The “Appointment with Agatha” group actually selected Dorothy L. Sayers’s The Nine Tailors as its official March 2021 side read, but as that is one of my favorite novels by Dorothy L. Sayers and one of my annual Christmas reads, I opted for the runner-up, Ellis Peters’s first “Felse investigation” instead. And I am so glad that I did!
Next to Brother Cadfael, George Felse and his son Dominic are Ellis Peters’s best-known series protagonists. George Felse is still a police sergeant in this book, Dominic is on the point of entering teenage life; yet, with higher-ranking police inspectors only to be found in the next market town, it falls to George Felse to do the legwork on this book’s investigation (he will be promoted to inspector later in the series) — though virtually all clues, including the final one, are provided by Dominic (much to George’s chagrin, both as a parent and as a policeman).
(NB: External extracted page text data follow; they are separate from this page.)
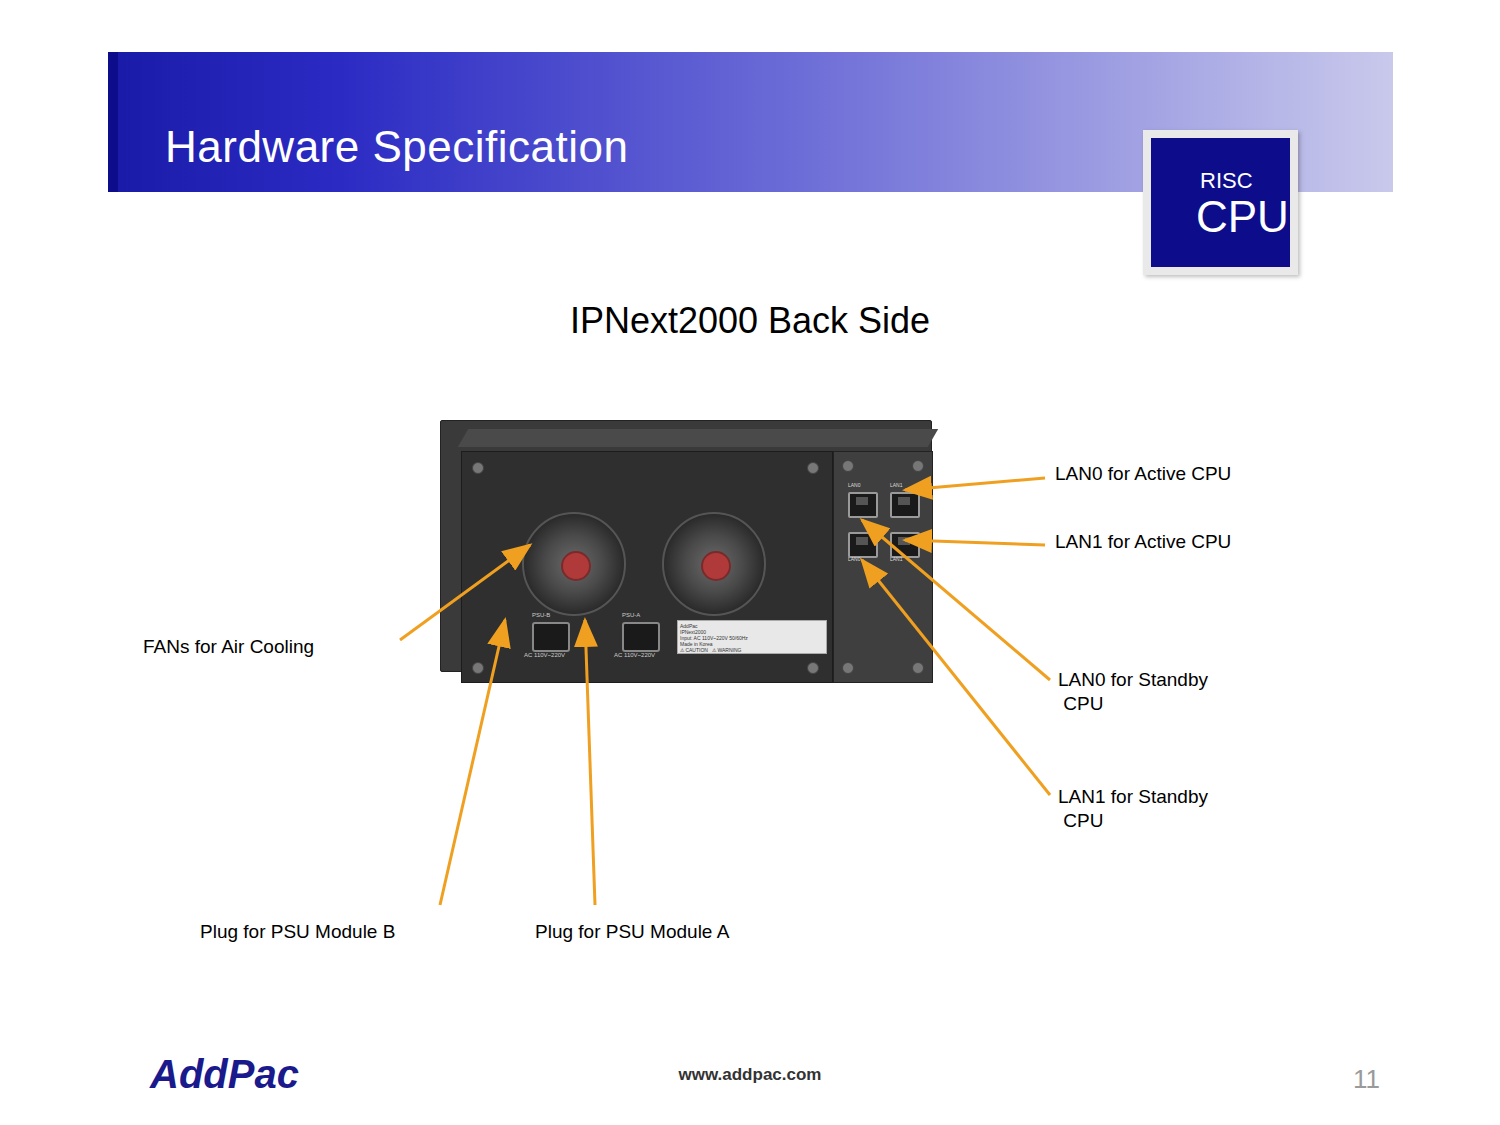Hardware Specification
IPNext2000 Next Generation IP-PBX System
RISC
CPU
IPNext2000 Back Side
PSU-B
AC 110V~220V
PSU-A
AC 110V~220V
AddPac
IPNext2000
Input: AC 110V~220V 50/60Hz
Made in Korea
⚠ CAUTION ⚠ WARNING
LAN0
LAN1
LAN0
LAN1
LAN0 for Active CPU
LAN1 for Active CPU
LAN0 for Standby
CPU
LAN1 for Standby
CPU
FANs for Air Cooling
Plug for PSU Module B
Plug for PSU Module A
AddPac
www.addpac.com
11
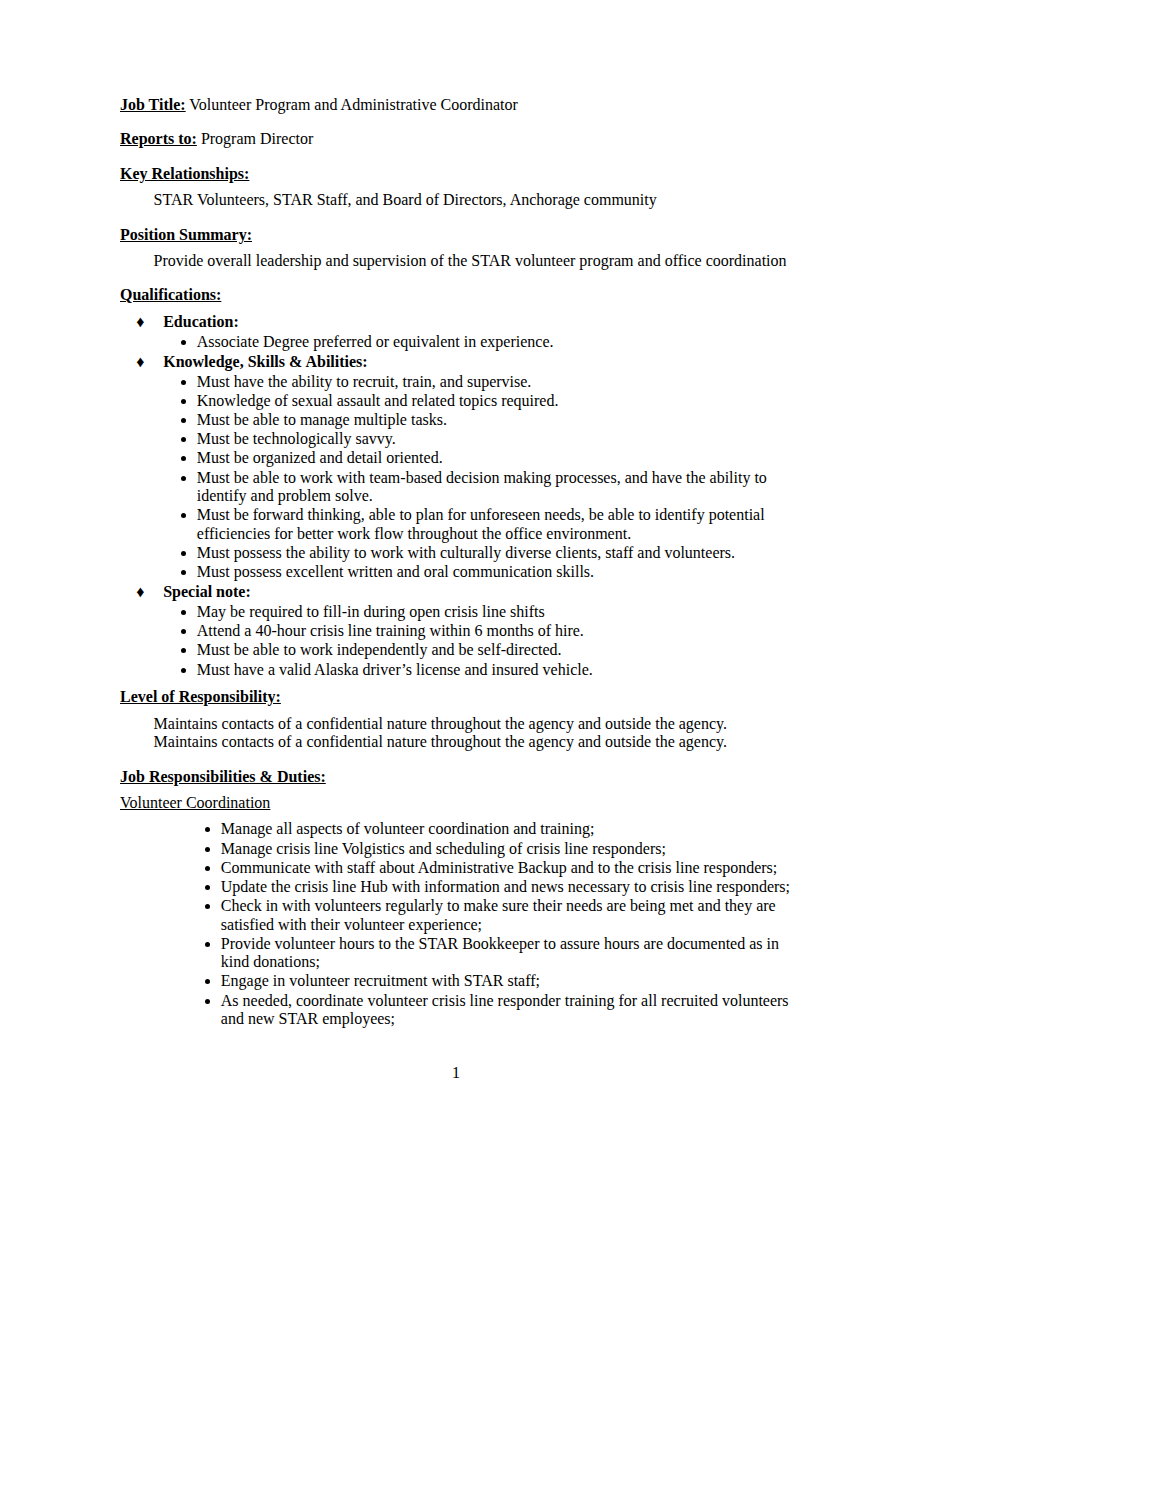Job Title: Volunteer Program and Administrative Coordinator
Reports to: Program Director
Key Relationships:
STAR Volunteers, STAR Staff, and Board of Directors, Anchorage community
Position Summary:
Provide overall leadership and supervision of the STAR volunteer program and office coordination
Qualifications:
Education:
Associate Degree preferred or equivalent in experience.
Knowledge, Skills & Abilities:
Must have the ability to recruit, train, and supervise.
Knowledge of sexual assault and related topics required.
Must be able to manage multiple tasks.
Must be technologically savvy.
Must be organized and detail oriented.
Must be able to work with team-based decision making processes, and have the ability to identify and problem solve.
Must be forward thinking, able to plan for unforeseen needs, be able to identify potential efficiencies for better work flow throughout the office environment.
Must possess the ability to work with culturally diverse clients, staff and volunteers.
Must possess excellent written and oral communication skills.
Special note:
May be required to fill-in during open crisis line shifts
Attend a 40-hour crisis line training within 6 months of hire.
Must be able to work independently and be self-directed.
Must have a valid Alaska driver’s license and insured vehicle.
Level of Responsibility:
Maintains contacts of a confidential nature throughout the agency and outside the agency.
Maintains contacts of a confidential nature throughout the agency and outside the agency.
Job Responsibilities & Duties:
Volunteer Coordination
Manage all aspects of volunteer coordination and training;
Manage crisis line Volgistics and scheduling of crisis line responders;
Communicate with staff about Administrative Backup and to the crisis line responders;
Update the crisis line Hub with information and news necessary to crisis line responders;
Check in with volunteers regularly to make sure their needs are being met and they are satisfied with their volunteer experience;
Provide volunteer hours to the STAR Bookkeeper to assure hours are documented as in kind donations;
Engage in volunteer recruitment with STAR staff;
As needed, coordinate volunteer crisis line responder training for all recruited volunteers and new STAR employees;
1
The book is set in a coal mining village on the Welsh boarder (presumably in Peters’s native Shropshire) shortly after the end of WWII; and Peters had me virtually from the word “go”, with a highly insightful rendition of postwar life in a small rural community, where the lives of those who have experienced the war in the confines of the village have to be harmonized with the war experience of the returning soldiers (and vice versa), and the former soldiers, in trying to find their way back into civilian life, have to somehow come to terms with the horrors they have seen — and in part, themselves committed — on the battlefield and otherwise as active participants of a war that they hadn’t even wanted to join in the first place.
And as if these weren’t complexities enough for the village population to deal with, further contentions arise out of a dispute over coal mining rights on a piece of land owned by one of the pillars of the village community and, particularly, in connection with the unsettling personality of a German ex-prisoner of war who has remained in the village after the end of his detention: a man who has never abandoned his Nazi ideology and beliefs; the perfect example of the type of personality sometimes described as a “cyclist” — bending his back, wheedling and subservient in the face of authority, but a vicious bully only too happy to kick and trample down on any- and everybody whom he perceives as weaker than himself; yet clever enough to turn any situation to his own advantage and make himself appear as the victim if caught in an altercation. In other words, the kind of person who, in a mystery, you’re just waiting to be killed — and when he is, there is no shortage of potential suspects.
Peters brings to George Felse’s investigation the same sensibilities that also characterize her Cadfael novels; what I particularly appreciated, though, was the way in which she shows that while the Nazi bully’s death at first blush seems to be a benefit to the community, it really isn’t, because as long as the murderer hasn’t been found, everybody remains under suspicion, including each and every innocent member of the village population (i.e., 99+%) — a point that Agatha Christie repeatedly makes as well (most notably in Ordeal by Innocence). As it is, the murder threatens to pull the community apart even more than the uneasy postwar situation and the dispute about mining rights are already doing anyway; it soon becomes clear that only the discovery of the murderer will allow the community to heal once and for all. So Felse is caught in the dilemma of not wanting to have to charge any of his friends and neighbors with murder — he likes them, and they really are, all of them, extremely likeable people — and knowing, at the same time, that he really wouldn’t be doing them any favor if he were to drop the investigation and refrain from rummaging about in their private lives. Then a second murder happens, and it is ultimately this second murder (as well as the identity of the murderer) that drives home the point that even the apparent benefit which the first murder seemed to bestow on the community (by removing, once and for all, the vicious bully in its midst) really was no benefit at all: not only did it end up causing additional rifts instead of healing the existing ones, it was not committed with the mistaken intention to benefit the community in the first place.
If I’m withholding a half-star rating from the full five stars I’d otherwise much have liked to give the book, it’s because not only is it Dominic Felse (not his father, the police inspector) who makes virtually every important discovery; and moreover, every single one of his discoveries is an accidental one — altogether decidedly too much reliance on the element of chance on the part of the author. I hope the series’s first book is not setting a pattern as far as this is concerned; if it is, the subsequent novels are almost certainly going to get a lower rating on this score alone. — That said, I’d initially contemplated moving onto the next installments of the series immediately, but found that the only characters who make a reappearance there are the Felses themselves (George, Dominic, and George’s wife / Dominic’s mother Bunty), and while I genuinely like all three of them, I was sorry to find upon sneak-peeking that none of my other favorite characters in this book — PTSD-scarred classics master turned wartime expert assassin turned, once again, classics master Chad Wedderburn and Dominic’s almost-love-interest, a girl with the impossibly 1950s nickname “Pussy” — are featured in the next books. So I’m going to wait a little, after all, until I’ll join the Felses for their next investigation, but I’m definitely going to be back for more eventually.